EXERCISE.
Copy the listing out in full. Keep every word as it is.

DATA EXTRACT.
········

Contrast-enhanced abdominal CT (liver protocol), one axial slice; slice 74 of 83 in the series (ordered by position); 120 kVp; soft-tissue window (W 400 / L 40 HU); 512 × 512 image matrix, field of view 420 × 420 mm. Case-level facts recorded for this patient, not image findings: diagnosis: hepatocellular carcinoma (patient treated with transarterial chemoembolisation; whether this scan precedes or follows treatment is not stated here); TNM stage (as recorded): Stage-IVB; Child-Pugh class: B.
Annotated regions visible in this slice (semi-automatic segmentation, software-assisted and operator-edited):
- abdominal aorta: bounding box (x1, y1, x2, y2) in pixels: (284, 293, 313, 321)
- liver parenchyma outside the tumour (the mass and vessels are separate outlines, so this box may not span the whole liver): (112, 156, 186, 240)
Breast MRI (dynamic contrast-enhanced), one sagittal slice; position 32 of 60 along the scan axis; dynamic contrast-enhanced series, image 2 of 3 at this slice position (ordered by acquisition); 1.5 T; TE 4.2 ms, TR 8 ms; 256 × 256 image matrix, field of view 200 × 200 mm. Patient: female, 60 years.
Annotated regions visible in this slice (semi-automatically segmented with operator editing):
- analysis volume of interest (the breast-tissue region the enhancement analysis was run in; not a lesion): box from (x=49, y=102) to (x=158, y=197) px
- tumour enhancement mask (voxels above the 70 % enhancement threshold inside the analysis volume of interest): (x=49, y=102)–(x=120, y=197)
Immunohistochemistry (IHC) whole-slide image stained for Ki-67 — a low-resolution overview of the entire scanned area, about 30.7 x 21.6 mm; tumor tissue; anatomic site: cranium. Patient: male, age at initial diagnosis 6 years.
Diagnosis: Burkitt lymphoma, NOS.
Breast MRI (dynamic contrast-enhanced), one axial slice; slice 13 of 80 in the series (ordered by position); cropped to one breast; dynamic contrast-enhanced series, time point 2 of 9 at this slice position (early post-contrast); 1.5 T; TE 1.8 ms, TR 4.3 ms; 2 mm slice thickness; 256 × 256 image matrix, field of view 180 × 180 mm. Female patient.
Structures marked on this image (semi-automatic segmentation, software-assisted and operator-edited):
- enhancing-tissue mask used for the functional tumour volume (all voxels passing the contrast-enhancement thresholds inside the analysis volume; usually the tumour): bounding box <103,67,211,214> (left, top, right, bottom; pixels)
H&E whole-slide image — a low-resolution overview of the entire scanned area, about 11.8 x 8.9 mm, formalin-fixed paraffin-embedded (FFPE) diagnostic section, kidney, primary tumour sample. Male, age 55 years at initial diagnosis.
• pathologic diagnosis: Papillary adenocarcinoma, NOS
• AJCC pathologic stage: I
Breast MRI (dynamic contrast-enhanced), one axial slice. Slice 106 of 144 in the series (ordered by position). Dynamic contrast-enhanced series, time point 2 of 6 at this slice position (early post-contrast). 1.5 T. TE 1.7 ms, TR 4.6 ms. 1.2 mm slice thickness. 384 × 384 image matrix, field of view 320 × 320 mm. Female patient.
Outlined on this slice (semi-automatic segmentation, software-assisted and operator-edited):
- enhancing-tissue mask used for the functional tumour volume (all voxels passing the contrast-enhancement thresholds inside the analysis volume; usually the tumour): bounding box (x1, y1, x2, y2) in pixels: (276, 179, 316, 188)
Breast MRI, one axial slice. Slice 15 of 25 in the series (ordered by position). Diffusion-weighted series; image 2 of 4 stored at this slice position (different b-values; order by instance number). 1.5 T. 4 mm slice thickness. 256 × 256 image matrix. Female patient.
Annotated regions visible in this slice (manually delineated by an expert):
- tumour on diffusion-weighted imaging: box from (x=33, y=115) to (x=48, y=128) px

········

RESULT.
Contrast-enhanced abdominal CT (liver protocol), one axial slice; slice 74 of 83 in the series (ordered by position); 120 kVp; soft-tissue window (W 400 / L 40 HU); 512 × 512 image matrix, field of view 420 × 420 mm. Case-level facts recorded for this patient, not image findings: diagnosis: hepatocellular carcinoma (patient treated with transarterial chemoembolisation; whether this scan precedes or follows treatment is not stated here); TNM stage (as recorded): Stage-IVB; Child-Pugh class: B.
Annotated regions visible in this slice (semi-automatic segmentation, software-assisted and operator-edited):
- abdominal aorta: bounding box (x1, y1, x2, y2) in pixels: (284, 293, 313, 321)
- liver parenchyma outside the tumour (the mass and vessels are separate outlines, so this box may not span the whole liver): (112, 156, 186, 240)
Breast MRI (dynamic contrast-enhanced), one sagittal slice; position 32 of 60 along the scan axis; dynamic contrast-enhanced series, image 2 of 3 at this slice position (ordered by acquisition); 1.5 T; TE 4.2 ms, TR 8 ms; 256 × 256 image matrix, field of view 200 × 200 mm. Patient: female, 60 years.
Annotated regions visible in this slice (semi-automatically segmented with operator editing):
- analysis volume of interest (the breast-tissue region the enhancement analysis was run in; not a lesion): box from (x=49, y=102) to (x=158, y=197) px
- tumour enhancement mask (voxels above the 70 % enhancement threshold inside the analysis volume of interest): (x=49, y=102)–(x=120, y=197)
Immunohistochemistry (IHC) whole-slide image stained for Ki-67 — a low-resolution overview of the entire scanned area, about 30.7 x 21.6 mm; tumor tissue; anatomic site: cranium. Patient: male, age at initial diagnosis 6 years.
Diagnosis: Burkitt lymphoma, NOS.
Breast MRI (dynamic contrast-enhanced), one axial slice; slice 13 of 80 in the series (ordered by position); cropped to one breast; dynamic contrast-enhanced series, time point 2 of 9 at this slice position (early post-contrast); 1.5 T; TE 1.8 ms, TR 4.3 ms; 2 mm slice thickness; 256 × 256 image matrix, field of view 180 × 180 mm. Female patient.
Structures marked on this image (semi-automatic segmentation, software-assisted and operator-edited):
- enhancing-tissue mask used for the functional tumour volume (all voxels passing the contrast-enhancement thresholds inside the analysis volume; usually the tumour): bounding box <103,67,211,214> (left, top, right, bottom; pixels)
H&E whole-slide image — a low-resolution overview of the entire scanned area, about 11.8 x 8.9 mm, formalin-fixed paraffin-embedded (FFPE) diagnostic section, kidney, primary tumour sample. Male, age 55 years at initial diagnosis.
• pathologic diagnosis: Papillary adenocarcinoma, NOS
• AJCC pathologic stage: I
Breast MRI (dynamic contrast-enhanced), one axial slice. Slice 106 of 144 in the series (ordered by position). Dynamic contrast-enhanced series, time point 2 of 6 at this slice position (early post-contrast). 1.5 T. TE 1.7 ms, TR 4.6 ms. 1.2 mm slice thickness. 384 × 384 image matrix, field of view 320 × 320 mm. Female patient.
Outlined on this slice (semi-automatic segmentation, software-assisted and operator-edited):
- enhancing-tissue mask used for the functional tumour volume (all voxels passing the contrast-enhancement thresholds inside the analysis volume; usually the tumour): bounding box (x1, y1, x2, y2) in pixels: (276, 179, 316, 188)
Breast MRI, one axial slice. Slice 15 of 25 in the series (ordered by position). Diffusion-weighted series; image 2 of 4 stored at this slice position (different b-values; order by instance number). 1.5 T. 4 mm slice thickness. 256 × 256 image matrix. Female patient.
Annotated regions visible in this slice (manually delineated by an expert):
- tumour on diffusion-weighted imaging: box from (x=33, y=115) to (x=48, y=128) px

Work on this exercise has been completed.